__Extrait du texte__
I. Le Couronnement Impérial : Le 2 Décembre 1804 ✨
Le couronnement de Napoléon Ier a lieu le 2 décembre 1804. Cette journée est immortalisée par la toile de Jacques-Louis David, Le Sacre de Napoléon (1807), qui saisit le moment précis où Napoléon s’apprête à couronner l’impératrice Joséphine, prenant la couronne impériale des mains du pape Pie VII.
1.1. La Justification Politique de l’Hérédité Impériale
Contrairement à une prise de pouvoir arbitraire, l’Empire est né à la demande du Sénat. Initialement, l’instauration de l’Empire était perçue comme un moyen de « protéger » la République. L’historien américain Steven Englund partage l’idée selon laquelle, si le Consulat s’était effondré, l’ordre public aurait été brisé.
L’Empire, en tant qu’institution héréditaire, avait pour but d’assurer la pérennité des valeurs républicaines. L’hérédité du titre était censée prémunir le pays des bouleversements et de la perte des acquis révolutionnaires, même en cas de décès de Napoléon Bonaparte. Cette double identité est attestée par les monnaies impériales, qui portaient la mention « Napoléon Empereur – République française » jusqu’en 1808.
Des observateurs contemporains, comme la comtesse de Rémusat, notent que les « hommes fatigués des troubles révolutionnaires » voyaient en Bonaparte celui qui les « sauverait des dangers d’une anarchie tumultueuse » et qui leur apporterait « le repos sous la domination d’un maître habile ».
1.2. Une Création Symbolique : Hériter de Rome et de Charlemagne 🏛️
Le passage de la République à l’Empire nécessitait l’établissement d’une tradition impériale inexistante auparavant, ce qui a exigé la création de nouvelles armoiries et d’objets symboliques. Napoléon, désireux de se présenter comme un rassembleur, a choisi d’associer à son règne des images historiques puissantes, représentant la France et les pouvoirs forts européens.
Les symboles utilisés lors du sacre étaient fortement codifiés et chargés de références historiques :
- L’Aigle Impériale : Elle est choisie en référence aux aigles romaines portées par les légions. Elle est également le symbole de Charlemagne, adoptant l’aspect de l’aigle éployée.
- La Pourpre de l’Imperium : La couleur rouge du manteau impérial est une référence directe à la pourpre de l’imperium romain. Par ces choix, Napoléon se posait en héritier de l’Empire romain et de Charlemagne.
- Les Abeilles : Ces broches, retrouvées dans des tombeaux de cette époque, sont censées rappeler la dynastie des Mérovingiens. Leur disposition sur les armoiries et le manteau impérial visait à évoquer les fleurs de lys des Capétiens.

__Consigne__
Selon l'extrait sur le sacre de Napoléon, jusqu'en quelle année les monnaies impériales portaient-elles la mention « Napoléon Empereur – République française » ? Les données ci-dessous forment un ensemble distinct de ce texte.

[Données de points clés de pose humaine]

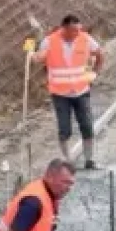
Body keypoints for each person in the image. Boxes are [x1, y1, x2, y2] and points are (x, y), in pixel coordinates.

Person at [36, 14, 105, 169]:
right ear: (64, 28)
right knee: (64, 129)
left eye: (79, 30)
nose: (77, 33)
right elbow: (41, 56)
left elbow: (100, 54)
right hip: (60, 94)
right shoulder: (50, 41)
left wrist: (95, 73)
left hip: (81, 91)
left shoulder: (85, 38)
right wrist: (34, 57)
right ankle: (68, 161)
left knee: (87, 126)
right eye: (74, 31)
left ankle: (89, 160)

__Réponse attendue__
Jusqu'en 1808.